### PROBLEM DESCRIPTION
Where the data below shows a picture, leave that picture out and copy the rest exactly.

### INFORMATION SHOWN
++++++++++

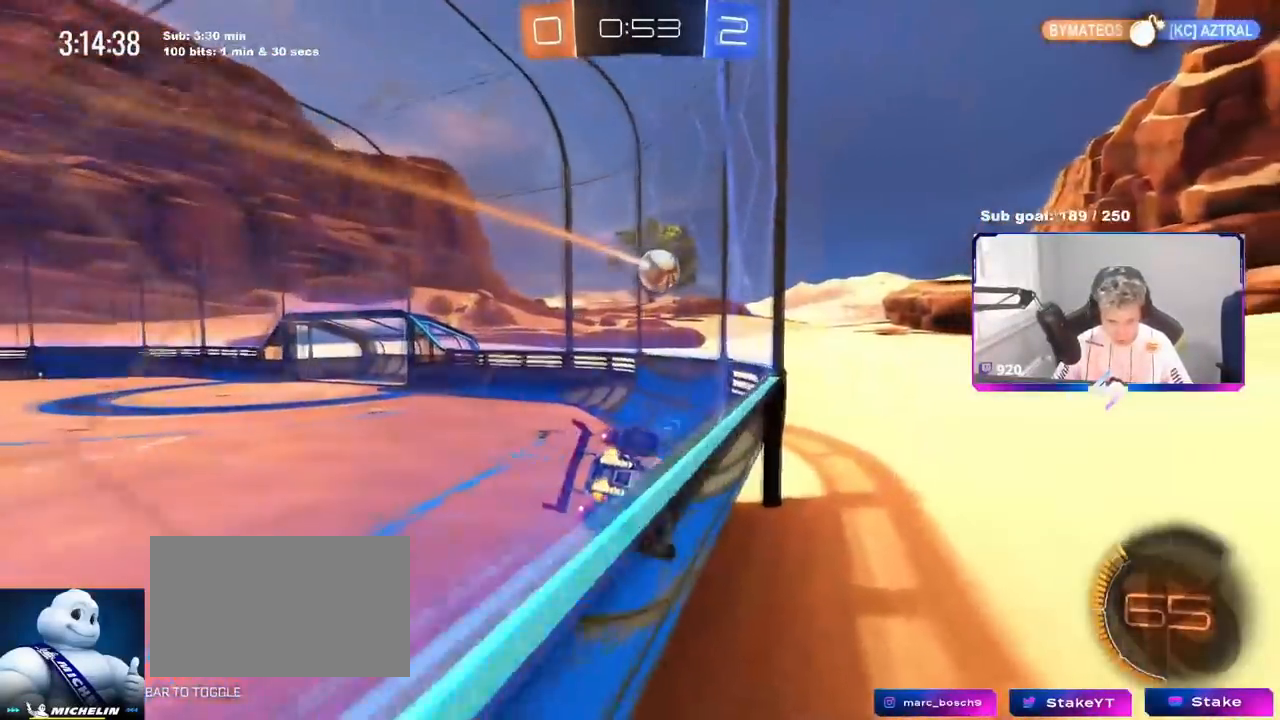
{"keys": ["a", "w"], "mouse": [], "mouse_move": "still", "events": [[134, "s", "up"], [167, "shift", "down"], [234, "shift", "up"], [234, "w", "down"]]}
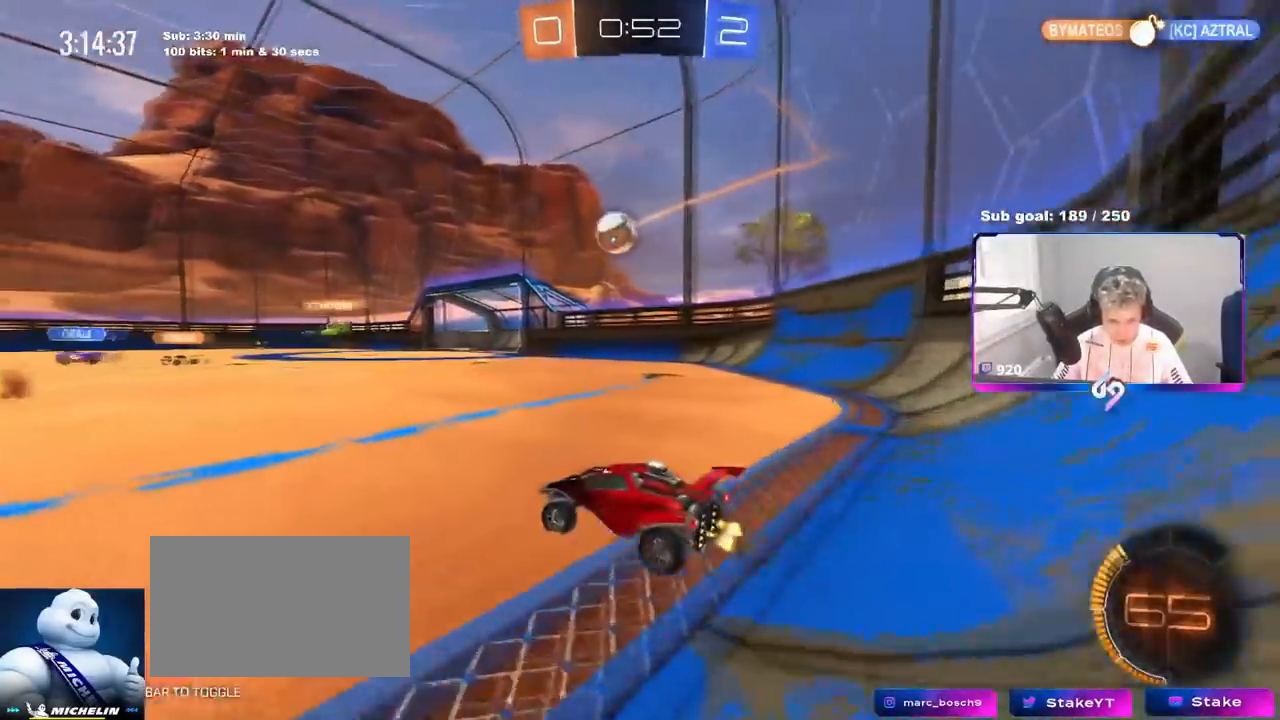
{"keys": ["w"], "mouse": [], "mouse_move": "still", "events": [[217, "a", "up"]]}
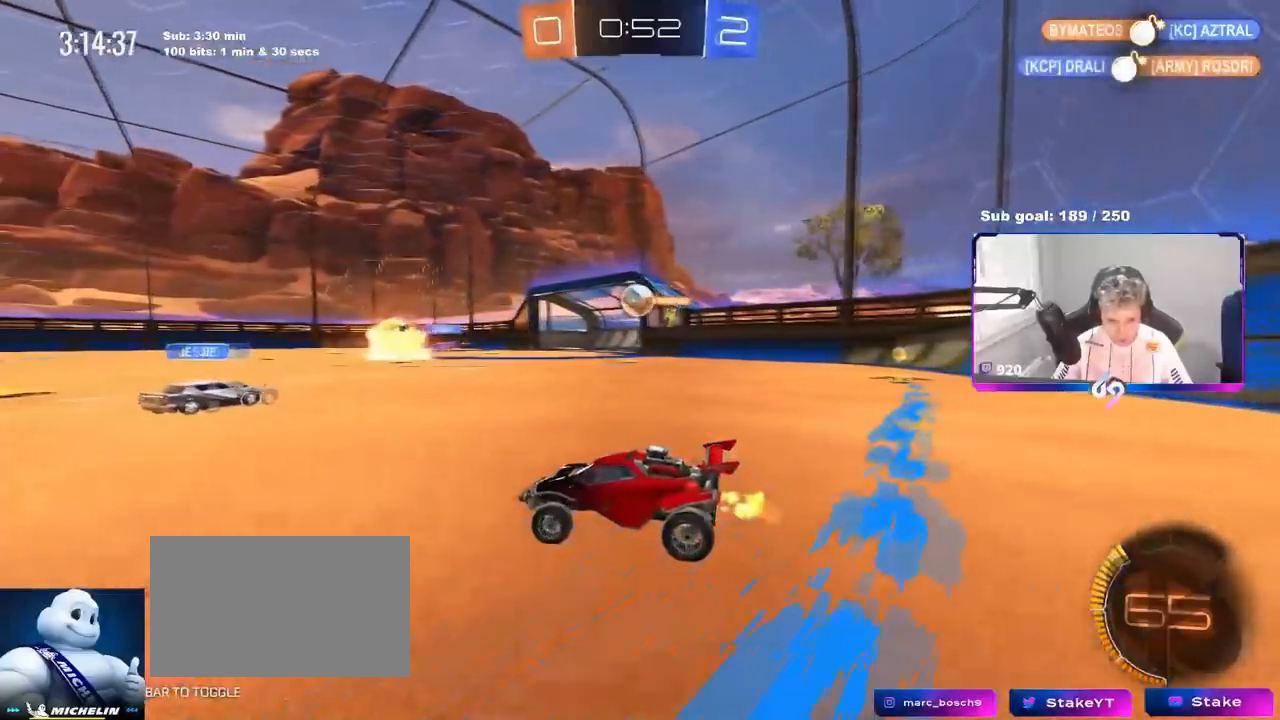
{"keys": ["w"], "mouse": [], "mouse_move": "still", "events": [[251, "d", "down"], [384, "d", "up"]]}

++++++++++

### RESULT OF THIS TASK
{"keys": ["a", "w"], "mouse": [], "mouse_move": "still", "events": [[134, "s", "up"], [167, "shift", "down"], [234, "shift", "up"], [234, "w", "down"]]}
{"keys": ["w"], "mouse": [], "mouse_move": "still", "events": [[217, "a", "up"]]}
{"keys": ["w"], "mouse": [], "mouse_move": "still", "events": [[251, "d", "down"], [384, "d", "up"]]}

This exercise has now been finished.